-- Objective A --
Answer these questions from the Spider-Man trailer article:
(i) What is the release date given for Spider-Man: Far From Home?
(ii) Who issues a spoiler warning before the preview begins?
(iii) Which actor plays Quentin Beck/Mysterio?
-- Objective B --
Print the Spider-Man trailer article from "It’s been a" to "from the start.)".
-- Objective C --
Carry on the Spider-Man trailer article from the point where it stops.

Spider-Man: Far From Home

5 takeaways from second Spider-Man: Far From Home trailer - After Endgame, who is Mysterio, and can't fool MJ


The Marvel Cinematic Universe keeps on rolling. Though one stage of Marvel’s superhero epic reached a conclusion of sorts with Avengers: Endgame, the overarching story continues with Peter Parker in Spider-Man: Far From Home. (Technically, Phase 3 of the MCU ends with this film, according to Marvel Studios president Kevin Feige.)

If there was any question of where Far From Home fits in the MCU timeline, the movie’s new trailer makes that clear. (I speculated on the latest Amusement Park Podcast that it must take place between Spider-Man: Homecoming and Avengers: Infinity War, but was obviously wrong.) So clear, in fact, that Tom Holland issues a spoiler warning before the preview begins. If you haven’t seen Endgame, don’t watch this trailer because it gives away a major development from that film, one you won’t want spoiled.

Highlights from Spider-Man: Far From Home trailer - Hey Nick Fury, there's Mysterio, and how many villains are in this?

So we’ll do our best to maintain that secrecy and make sure you go into Endgame fresh, able to enjoy its many surprises. It’s interesting that Marvel would go ahead with this when Endgame has only been in theaters for two weekends. But now we know why directors Joe and Anthony Russo declared that the spoiler ban would be over on Monday (May 6). There’s another movie to promote! And Marvel has about two months before Spider-Man: Far From Home hits theaters on July 2.

It’s been a while since we’ve broken down a trailer with some key takeaways. But it’s also been quite some time since a big trailer debuted to provide that opportunity. (Did we miss the boat on Star Wars: The Rise of Skywalker? Maybe, but there wasn’t a whole lot to go on from that teaser.) This second look at Far From Home gives us a whole lot to chew on, so let’s dig in.

(Naturally, we’ll move past the first takeaway since it involves the major spoiler that Tom Holland warns viewers about from the start.)

Do superheroes get vacations?


One perk of being a costumed crimefighter definitely isn’t paid vacation time. Most of them are too obsessed or dedicated to take time off. Bruce Wayne could take a vacation any time he wants, but Batman is always on watch. (Unless you count trips to the Middle East to take on Ra’s Al Ghul.) Tony Stark would probably take vacations, but he’s probably inventing two or three new Iron Man suits or creating new tech for the Avengers while on the beach with Pepper Potts.

Going on a trip that any high school student would covet, yet having his superhero duties eventually interfere with trying to enjoy himself and become closer with his classmates, is a classic Spider-Man conundrum. Peter Parker doesn’t get to be a regular high school kid. Something about great responsibility that comes with great power? Or Nick Fury stealthily barging into his hotel room…

Peter, meet Quentin


In its recent summer movie preview, Entertainment Weekly ran a photo of an unmasked Peter Parker and Quentin Beck/Mysterio (Jake Gyllenhaal) shaking hands that raised many questions among fans. Why would Spider-Man and Mysterio be shaking hands and revealing their secret identities to each other? (This seems even more peculiar for Peter, who has so much more at stake.)

-- Supplied data --
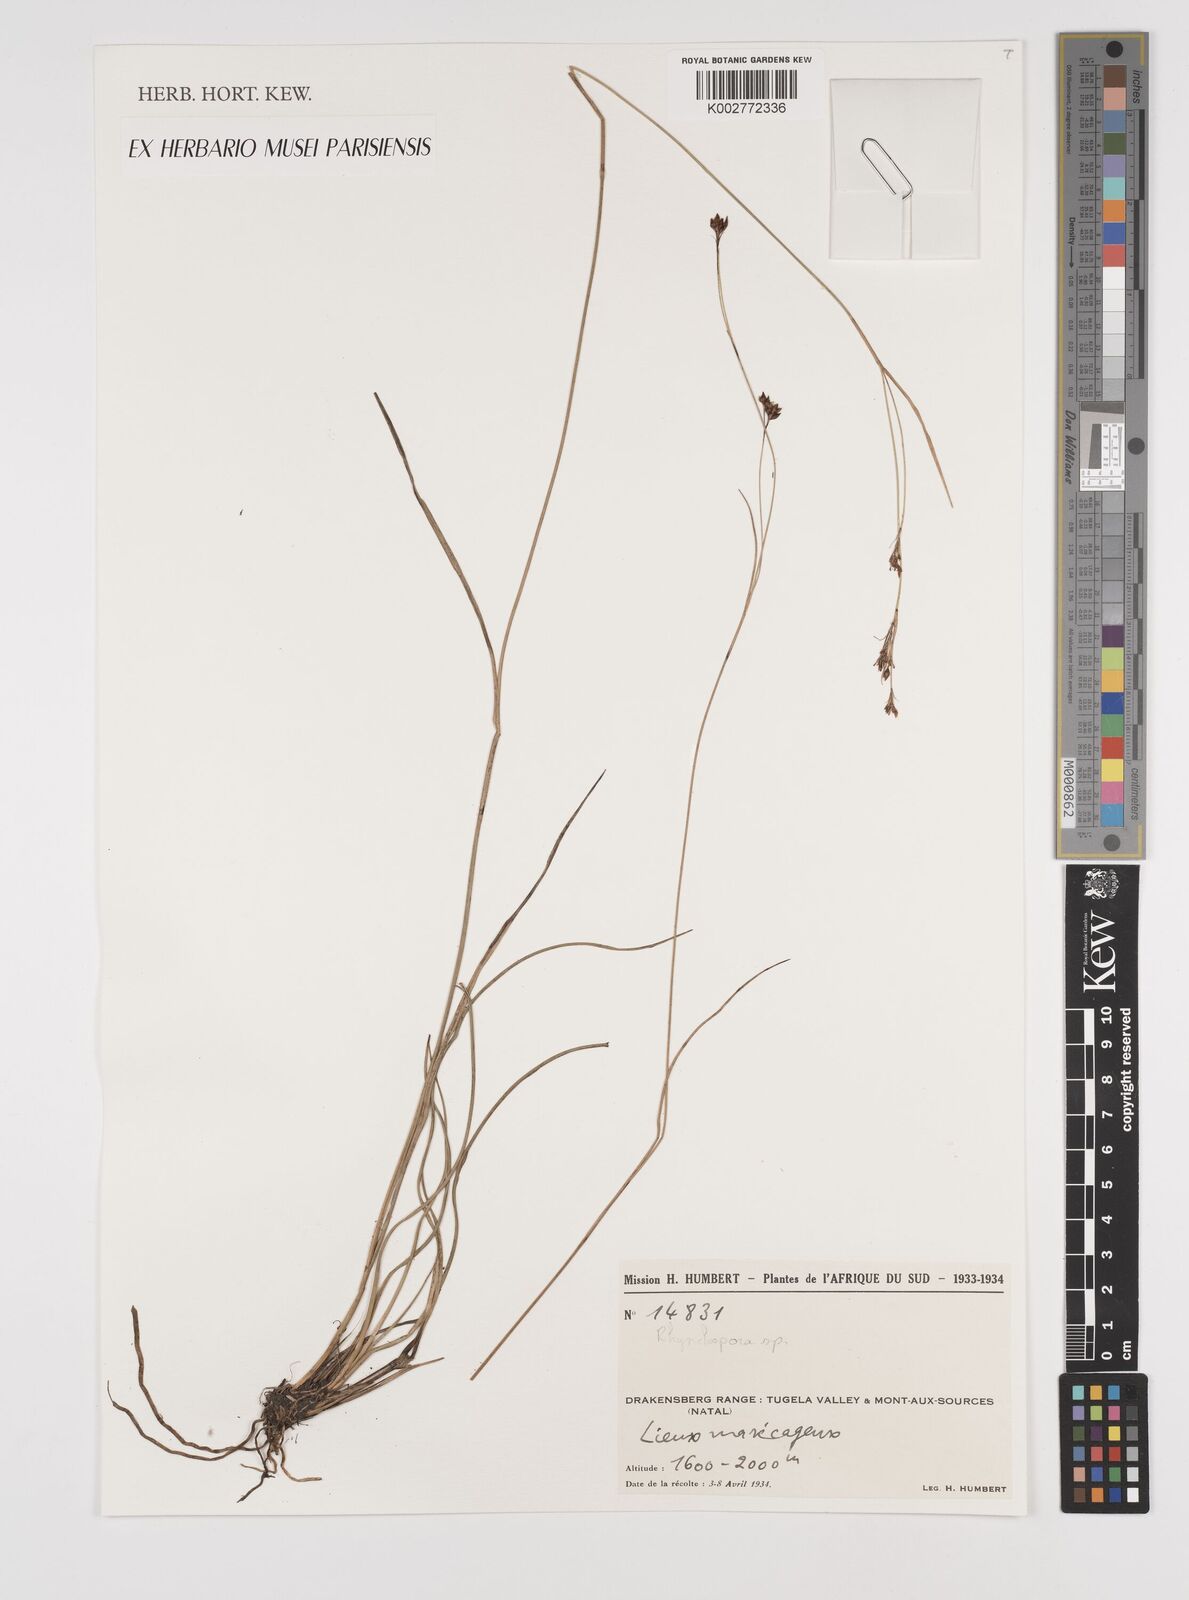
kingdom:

* * *

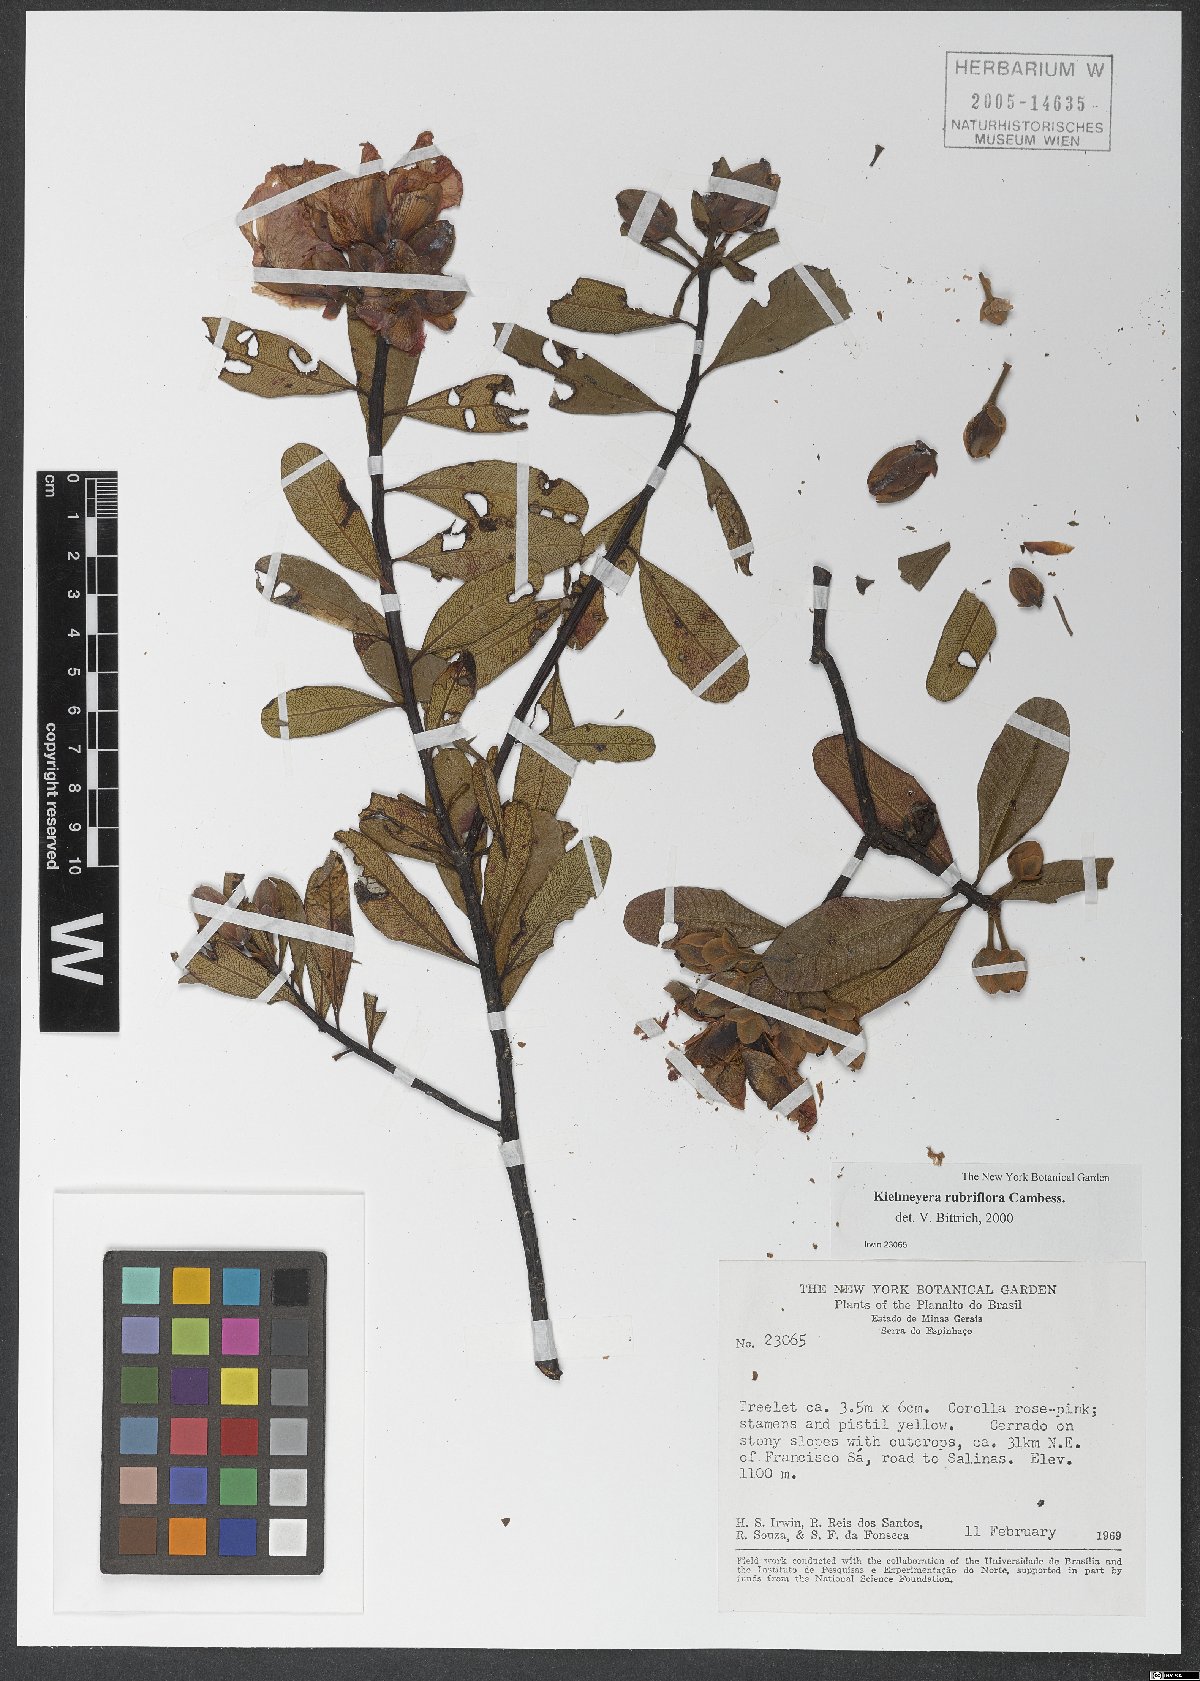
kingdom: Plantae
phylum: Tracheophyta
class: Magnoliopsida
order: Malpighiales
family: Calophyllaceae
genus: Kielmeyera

==

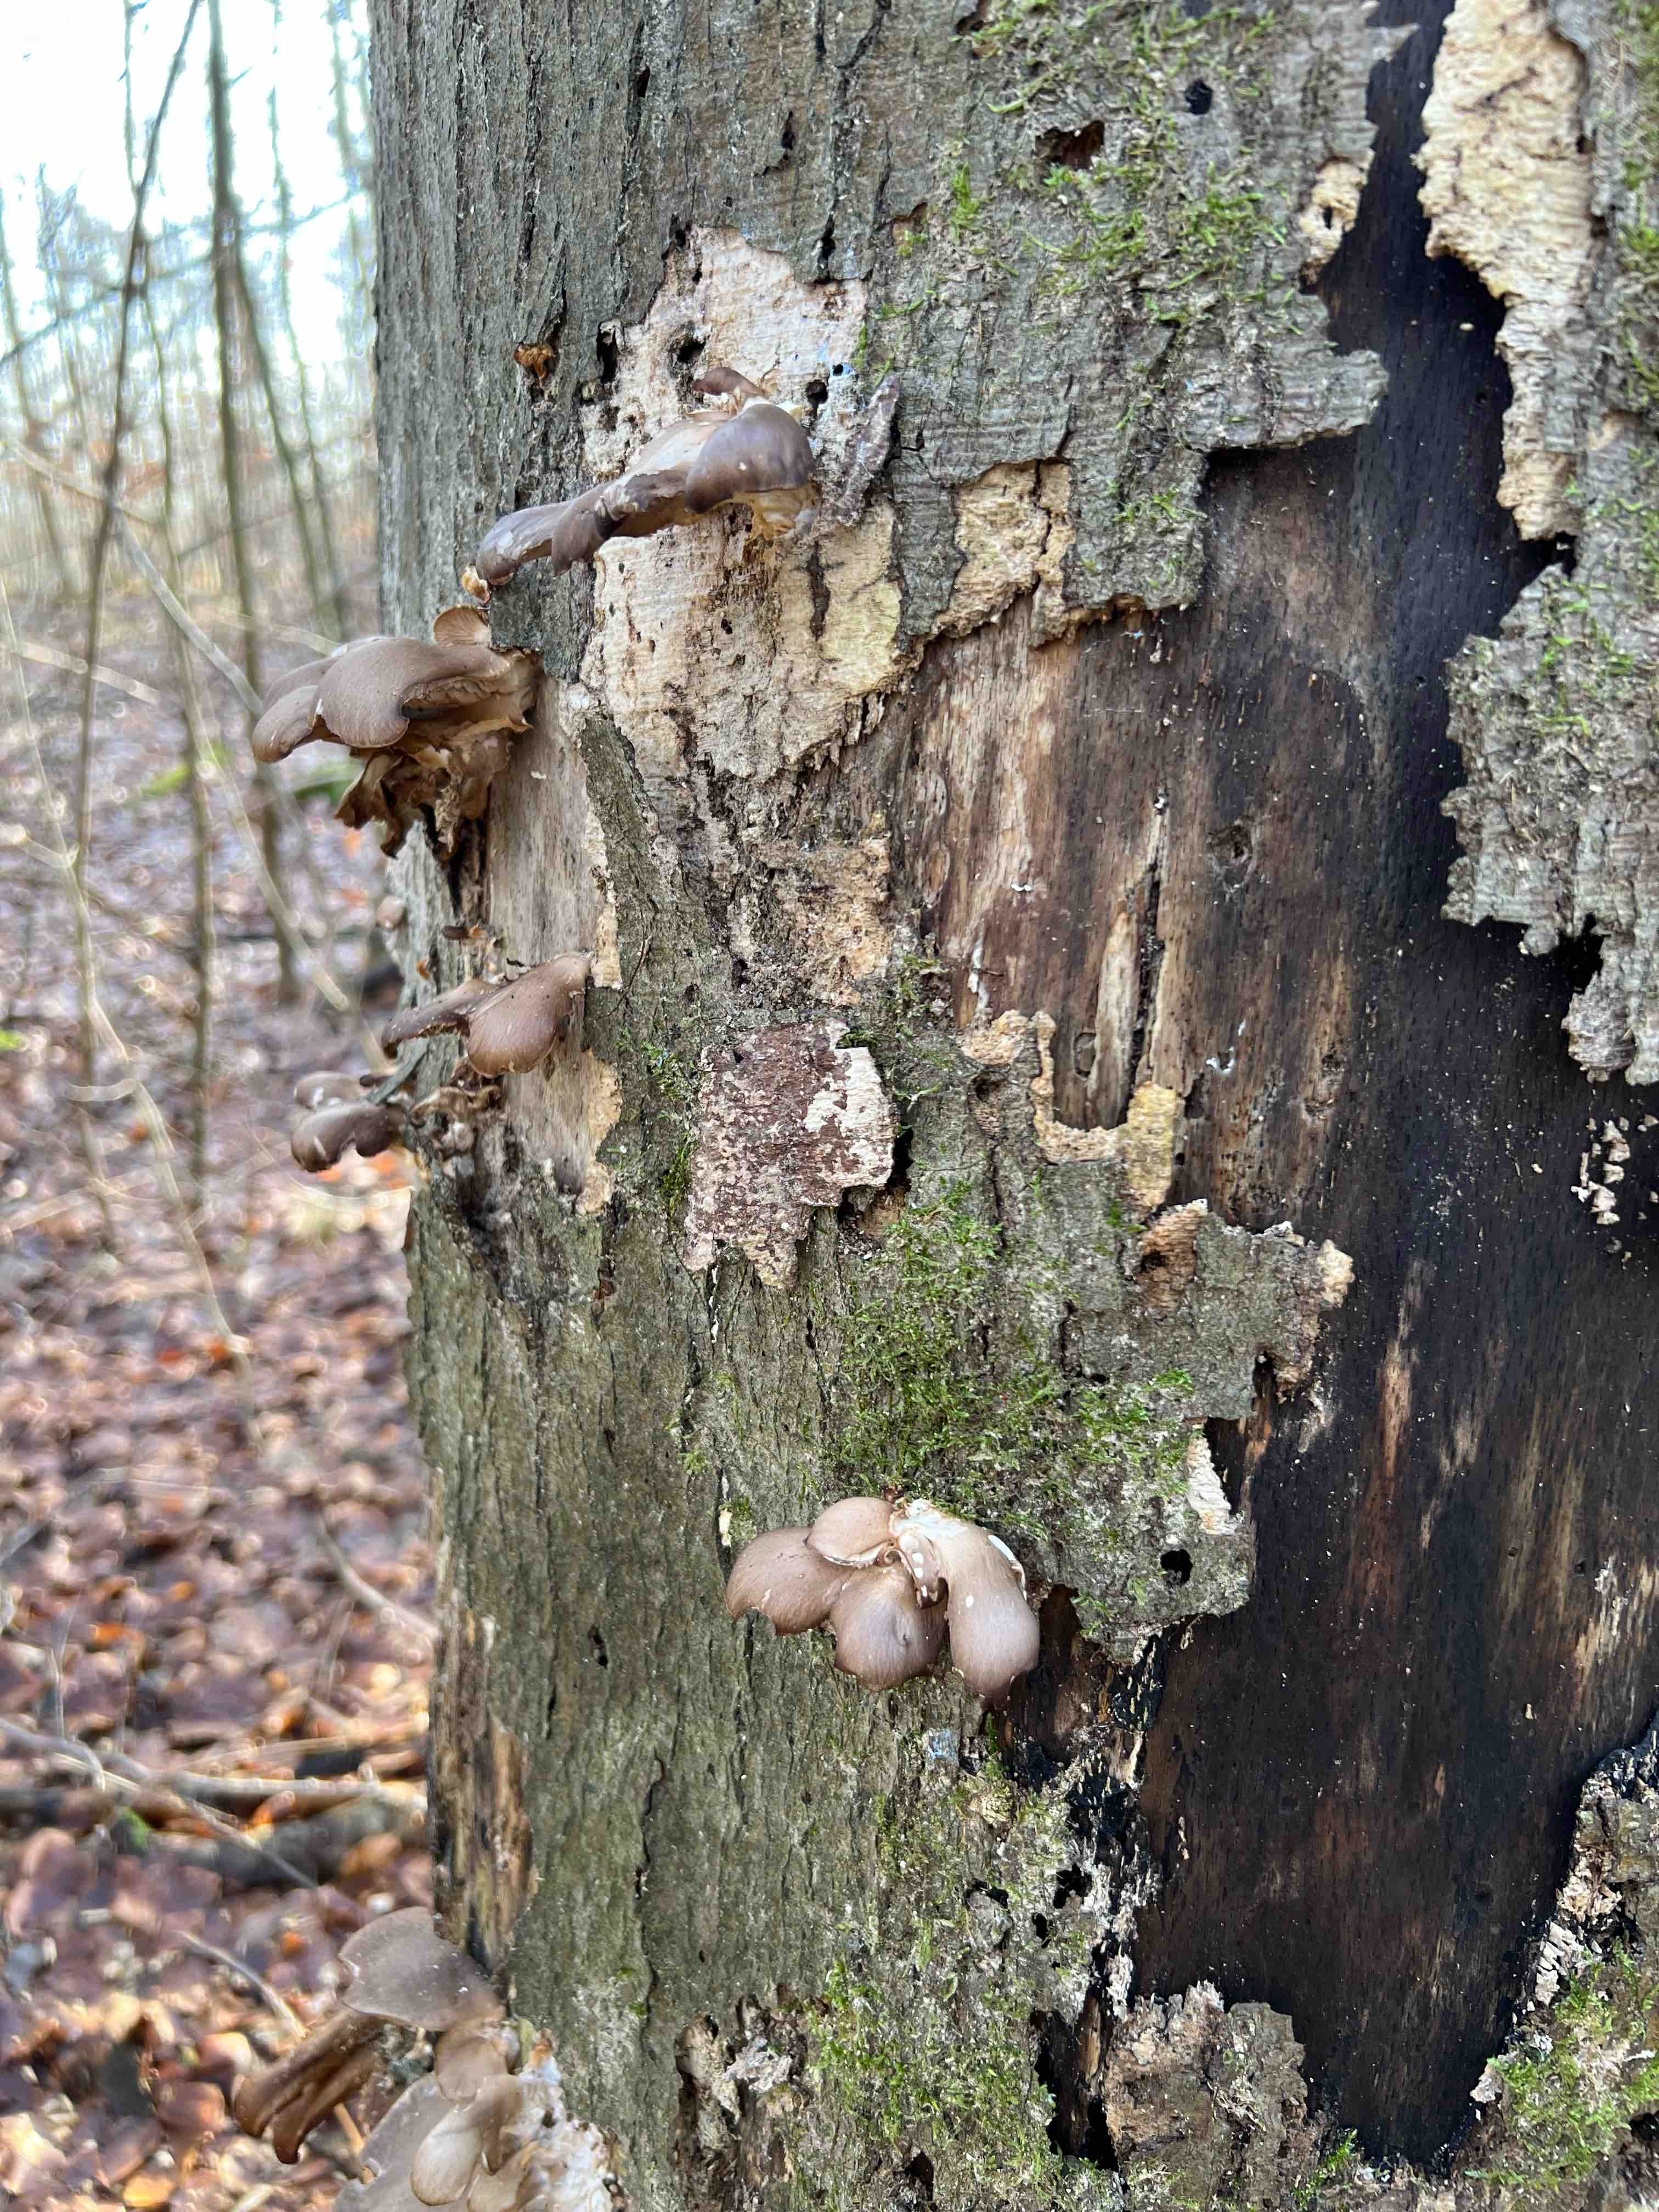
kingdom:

-- Task result A --
(i) July 2
(ii) Tom Holland
(iii) Jake Gyllenhaal

-- Task result B --
It’s been a while since we’ve broken down a trailer with some key takeaways. But it’s also been quite some time since a big trailer debuted to provide that opportunity. (Did we miss the boat on Star Wars: The Rise of Skywalker? Maybe, but there wasn’t a whole lot to go on from that teaser.) This second look at Far From Home gives us a whole lot to chew on, so let’s dig in.

(Naturally, we’ll move past the first takeaway since it involves the major spoiler that Tom Holland warns viewers about from the start.)

-- Task result C --
But the new trailer fills in some blanks, revealing that Beck appears to be working with S.H.I.E.L.D. (or whatever agency Nick Fury is in charge of now). But the bigger, more important revelation is that, according to Fury, Beck isn’t of this Earth. Or at least the familiar Earth on which Peter Parker and our favorite cast of characters resides. Thanos’s snap played havoc with whatever walls existed between dimensions, somehow bringing Beck to this Earth.

Is Far From Home opening the door to a multiverse in the Marvel Cinematic Universe? That path already seems to have been opened with the Quantum Realm in the Ant-Man movies and Endgame. Other galaxies and dimensions have been a big part of the MCU with the Thor, Guardians of the Galaxy and Captain Marvel films. Or is this something entirely new?

Who — or what — is Mysterio?


After the first Far From Home trailer was released, I mentioned that Mysterio’s suit would fit right in on Asgard and his apparent powers resemble Doctor Strange’s. Maybe Beck is the Sorcerer Supreme of his alternate universe or something close to that? Could he be a demi-god of some kind? No need for Thor or Captain Marvel if someone of that power level is around to team up with Spider-Man.

If so, that’s a vast departure from the comic books, in which Beck is a failed stuntman and special effects whiz who uses his expertise and technology to fuel a life of crime. Spidey purists might take some issue with this, but Marvel’s movies have had no issue with veering away from the source material to best suit their stories. And those decisions almost always work out for the best.

Or is this all an elaborate scam — including classic Spidey villains Sandman, Molten Man and Hydro-Man — that Beck is playing on Fury and S.H.I.E.L.D.? That would be more faithful to the character. (Mysterio’s costume, with that distinctive helmet globe, sure is.)

Nothing gets past MJ


The MCU is taking a much different, fresher angle on Spider-Man mythology. One of the best examples of that is “MJ,” Peter Parker’s love interest (played by Zendaya). The “MJ” isn’t for “Mary Jane,” leaving the door open for Mary Jane Watson if Marvel or Sony ever wants to go there in the future. This MJ is listed as “Michelle Jones” on IMDB and presumably in the film’s credits.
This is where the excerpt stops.